In running quickstart example code, got "IndexError: list index out of range"

I got the following error after loading the saved model for prediction, using the exactly the same example code shown in QuickStart.

Traceback (most recent call last):
  File "/Users/minioat/Downloads/git_repo/oat_pytorch_tutorial/quickstart.py", line 163, 
in <module>
    predicted, actual = classes[pred[0].argmax(0)], classes[y]
IndexError: list index out of range

May I ask what I missed here?

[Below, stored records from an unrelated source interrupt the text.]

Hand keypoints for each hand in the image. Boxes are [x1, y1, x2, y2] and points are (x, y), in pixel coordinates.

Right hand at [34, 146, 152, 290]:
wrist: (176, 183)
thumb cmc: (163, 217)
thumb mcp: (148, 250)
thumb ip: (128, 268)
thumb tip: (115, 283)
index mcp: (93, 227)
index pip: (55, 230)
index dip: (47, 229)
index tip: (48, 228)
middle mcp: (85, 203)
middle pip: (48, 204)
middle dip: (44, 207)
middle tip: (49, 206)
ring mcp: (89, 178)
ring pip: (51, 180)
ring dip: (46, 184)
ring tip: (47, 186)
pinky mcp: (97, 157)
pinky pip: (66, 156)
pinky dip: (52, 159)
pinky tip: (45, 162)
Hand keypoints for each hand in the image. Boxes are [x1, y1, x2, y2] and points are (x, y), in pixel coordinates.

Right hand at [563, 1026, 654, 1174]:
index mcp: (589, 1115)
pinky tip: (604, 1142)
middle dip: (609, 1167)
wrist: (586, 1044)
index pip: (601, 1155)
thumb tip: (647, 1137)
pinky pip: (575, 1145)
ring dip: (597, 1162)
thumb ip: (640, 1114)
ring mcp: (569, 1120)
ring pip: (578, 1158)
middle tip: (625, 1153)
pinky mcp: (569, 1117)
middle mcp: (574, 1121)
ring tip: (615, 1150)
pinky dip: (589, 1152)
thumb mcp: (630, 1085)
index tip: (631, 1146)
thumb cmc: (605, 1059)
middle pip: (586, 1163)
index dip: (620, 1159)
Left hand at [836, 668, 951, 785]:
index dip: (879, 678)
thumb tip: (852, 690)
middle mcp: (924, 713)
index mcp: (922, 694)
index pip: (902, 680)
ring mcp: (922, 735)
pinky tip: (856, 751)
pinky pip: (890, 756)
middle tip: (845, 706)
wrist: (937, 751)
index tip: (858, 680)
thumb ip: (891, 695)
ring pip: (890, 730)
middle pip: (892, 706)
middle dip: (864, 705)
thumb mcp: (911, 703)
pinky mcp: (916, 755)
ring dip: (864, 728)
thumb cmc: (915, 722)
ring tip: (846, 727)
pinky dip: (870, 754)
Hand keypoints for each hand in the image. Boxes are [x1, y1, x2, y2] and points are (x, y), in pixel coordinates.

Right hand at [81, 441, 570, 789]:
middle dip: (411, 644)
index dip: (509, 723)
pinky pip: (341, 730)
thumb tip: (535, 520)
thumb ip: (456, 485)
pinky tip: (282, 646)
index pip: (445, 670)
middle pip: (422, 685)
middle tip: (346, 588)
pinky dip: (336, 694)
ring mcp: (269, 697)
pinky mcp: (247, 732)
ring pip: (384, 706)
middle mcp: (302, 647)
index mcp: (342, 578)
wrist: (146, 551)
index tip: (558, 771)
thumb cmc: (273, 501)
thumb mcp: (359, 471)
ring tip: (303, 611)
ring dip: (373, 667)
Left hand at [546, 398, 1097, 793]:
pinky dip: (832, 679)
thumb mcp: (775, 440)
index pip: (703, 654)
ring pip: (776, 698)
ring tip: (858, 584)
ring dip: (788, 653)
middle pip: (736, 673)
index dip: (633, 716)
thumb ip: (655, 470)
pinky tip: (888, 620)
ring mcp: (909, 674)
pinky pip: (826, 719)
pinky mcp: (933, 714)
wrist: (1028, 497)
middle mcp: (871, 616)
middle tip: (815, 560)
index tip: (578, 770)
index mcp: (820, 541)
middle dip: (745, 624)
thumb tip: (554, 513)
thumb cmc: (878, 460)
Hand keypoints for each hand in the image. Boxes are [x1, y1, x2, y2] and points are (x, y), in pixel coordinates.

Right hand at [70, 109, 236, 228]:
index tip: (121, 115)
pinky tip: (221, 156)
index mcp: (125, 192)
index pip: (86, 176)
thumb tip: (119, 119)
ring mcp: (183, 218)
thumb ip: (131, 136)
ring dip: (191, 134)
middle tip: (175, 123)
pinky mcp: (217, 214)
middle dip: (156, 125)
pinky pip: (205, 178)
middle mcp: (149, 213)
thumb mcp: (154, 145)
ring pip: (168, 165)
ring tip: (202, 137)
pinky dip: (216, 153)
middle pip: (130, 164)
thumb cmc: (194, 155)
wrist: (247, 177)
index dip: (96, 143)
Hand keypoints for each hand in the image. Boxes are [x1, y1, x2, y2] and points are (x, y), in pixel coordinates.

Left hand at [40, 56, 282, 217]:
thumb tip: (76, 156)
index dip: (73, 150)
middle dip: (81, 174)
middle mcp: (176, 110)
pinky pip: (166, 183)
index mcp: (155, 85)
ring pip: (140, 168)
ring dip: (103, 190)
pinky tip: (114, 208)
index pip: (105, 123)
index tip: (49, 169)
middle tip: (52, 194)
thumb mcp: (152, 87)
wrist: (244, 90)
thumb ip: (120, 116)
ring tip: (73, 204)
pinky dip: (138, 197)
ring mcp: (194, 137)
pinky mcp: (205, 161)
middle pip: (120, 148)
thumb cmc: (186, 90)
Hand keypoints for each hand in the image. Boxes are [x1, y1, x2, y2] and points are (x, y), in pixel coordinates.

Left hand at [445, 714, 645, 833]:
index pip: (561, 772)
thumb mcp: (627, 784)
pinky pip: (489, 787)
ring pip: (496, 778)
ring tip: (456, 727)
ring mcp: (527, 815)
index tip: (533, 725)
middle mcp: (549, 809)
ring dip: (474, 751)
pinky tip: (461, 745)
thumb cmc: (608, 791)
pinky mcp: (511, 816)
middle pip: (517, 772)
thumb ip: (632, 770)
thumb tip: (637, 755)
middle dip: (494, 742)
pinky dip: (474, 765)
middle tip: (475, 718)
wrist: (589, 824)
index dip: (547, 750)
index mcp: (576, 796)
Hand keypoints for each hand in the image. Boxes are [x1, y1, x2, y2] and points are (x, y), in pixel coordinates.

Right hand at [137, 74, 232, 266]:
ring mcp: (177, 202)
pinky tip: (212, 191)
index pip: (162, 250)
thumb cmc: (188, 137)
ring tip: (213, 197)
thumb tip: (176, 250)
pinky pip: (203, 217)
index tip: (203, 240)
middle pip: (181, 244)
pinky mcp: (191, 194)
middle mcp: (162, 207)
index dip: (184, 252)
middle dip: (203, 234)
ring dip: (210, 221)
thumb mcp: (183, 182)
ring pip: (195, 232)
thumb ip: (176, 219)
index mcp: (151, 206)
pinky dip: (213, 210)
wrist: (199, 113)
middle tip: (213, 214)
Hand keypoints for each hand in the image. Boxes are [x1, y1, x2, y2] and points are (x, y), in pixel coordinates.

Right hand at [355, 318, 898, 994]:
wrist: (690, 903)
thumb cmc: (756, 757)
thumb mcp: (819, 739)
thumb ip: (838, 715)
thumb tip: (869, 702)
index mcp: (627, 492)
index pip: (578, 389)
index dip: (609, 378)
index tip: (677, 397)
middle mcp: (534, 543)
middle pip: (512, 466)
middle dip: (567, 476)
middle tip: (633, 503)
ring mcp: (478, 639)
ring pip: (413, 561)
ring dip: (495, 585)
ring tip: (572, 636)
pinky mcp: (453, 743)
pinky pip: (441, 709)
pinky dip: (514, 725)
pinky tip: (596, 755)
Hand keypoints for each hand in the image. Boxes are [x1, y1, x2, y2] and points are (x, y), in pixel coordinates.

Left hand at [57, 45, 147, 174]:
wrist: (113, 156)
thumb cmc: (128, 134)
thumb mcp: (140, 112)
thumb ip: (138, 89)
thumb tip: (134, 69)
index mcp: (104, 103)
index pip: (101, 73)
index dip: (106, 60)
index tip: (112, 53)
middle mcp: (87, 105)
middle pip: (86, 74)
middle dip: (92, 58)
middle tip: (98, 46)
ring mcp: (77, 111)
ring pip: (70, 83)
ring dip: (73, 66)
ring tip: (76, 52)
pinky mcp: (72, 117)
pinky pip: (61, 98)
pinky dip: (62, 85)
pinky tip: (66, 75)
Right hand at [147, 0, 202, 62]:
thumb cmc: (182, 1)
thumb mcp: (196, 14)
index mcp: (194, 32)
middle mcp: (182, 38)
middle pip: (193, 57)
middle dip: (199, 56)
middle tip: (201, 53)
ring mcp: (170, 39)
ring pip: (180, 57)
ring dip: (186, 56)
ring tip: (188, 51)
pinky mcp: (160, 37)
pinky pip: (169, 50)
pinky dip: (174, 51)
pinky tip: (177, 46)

The code is shown in this gist.

Complete running and error messages:

> python quickstart.py

PyTorch version: 2.0.1
Shape of X [N, C, H, W]: torch.Size([64, 1, 28, 28])
Shape of y: torch.Size([64]) torch.int64
Using mps device
Model:
NeuralNetwork(
  (flatten): Flatten(start_dim=1, end_dim=-1)
  (linear_relu_stack): Sequential(
    (0): Linear(in_features=784, out_features=512, bias=True)
    (1): ReLU()
    (2): Linear(in_features=512, out_features=512, bias=True)
    (3): ReLU()
    (4): Linear(in_features=512, out_features=10, bias=True)
  )
)
Epoch 1
-------------------------------
loss: 2.305242 [   64/60000]
loss: 2.289008 [ 6464/60000]
loss: 2.267145 [12864/60000]
loss: 2.264364 [19264/60000]
loss: 2.235085 [25664/60000]
loss: 2.225608 [32064/60000]
loss: 2.227139 [38464/60000]
loss: 2.197326 [44864/60000]
loss: 2.195373 [51264/60000]
loss: 2.160924 [57664/60000]
Test error: 
 Accuracy: 0.0%, Avg loss: 2.150579

Epoch 2
-------------------------------
loss: 2.158707 [   64/60000]
loss: 2.150648 [ 6464/60000]
loss: 2.091588 [12864/60000]
loss: 2.111565 [19264/60000]
loss: 2.047482 [25664/60000]
loss: 2.005746 [32064/60000]
loss: 2.025058 [38464/60000]
loss: 1.950950 [44864/60000]
loss: 1.954253 [51264/60000]
loss: 1.881486 [57664/60000]
Test error: 
 Accuracy: 0.0%, Avg loss: 1.876239

Epoch 3
-------------------------------
loss: 1.903327 [   64/60000]
loss: 1.879490 [ 6464/60000]
loss: 1.756992 [12864/60000]
loss: 1.798573 [19264/60000]
loss: 1.678978 [25664/60000]
loss: 1.649856 [32064/60000]
loss: 1.656017 [38464/60000]
loss: 1.567788 [44864/60000]
loss: 1.587256 [51264/60000]
loss: 1.482197 [57664/60000]
Test error: 
 Accuracy: 0.0%, Avg loss: 1.499892

Epoch 4
-------------------------------
loss: 1.561598 [   64/60000]
loss: 1.538423 [ 6464/60000]
loss: 1.381259 [12864/60000]
loss: 1.449662 [19264/60000]
loss: 1.327623 [25664/60000]
loss: 1.339831 [32064/60000]
loss: 1.338461 [38464/60000]
loss: 1.277467 [44864/60000]
loss: 1.306573 [51264/60000]
loss: 1.209029 [57664/60000]
Test error: 
 Accuracy: 0.0%, Avg loss: 1.232618

Epoch 5
-------------------------------
loss: 1.305687 [   64/60000]
loss: 1.300576 [ 6464/60000]
loss: 1.125573 [12864/60000]
loss: 1.228220 [19264/60000]
loss: 1.100806 [25664/60000]
loss: 1.140190 [32064/60000]
loss: 1.148437 [38464/60000]
loss: 1.099727 [44864/60000]
loss: 1.133196 [51264/60000]
loss: 1.053014 [57664/60000]
Test error: 
 Accuracy: 0.0%, Avg loss: 1.069904

Done!
Saved PyTorch Model State to model.pth
Traceback (most recent call last):
  File "/Users/minioat/Downloads/git_repo/oat_pytorch_tutorial/quickstart.py", line 163, 
in <module>
    predicted, actual = classes[pred[0].argmax(0)], classes[y]
IndexError: list index out of range

Check the values and shapes of all used tensors in:

classes[pred[0].argmax(0)], classes[y]

to narrow down which operation fails.
Based on the error message I would assume classes[y] fails.
The code creates y via y = test_data[0][1] and classes as a list of all 10 classes, so it’s unclear why this operation would fail.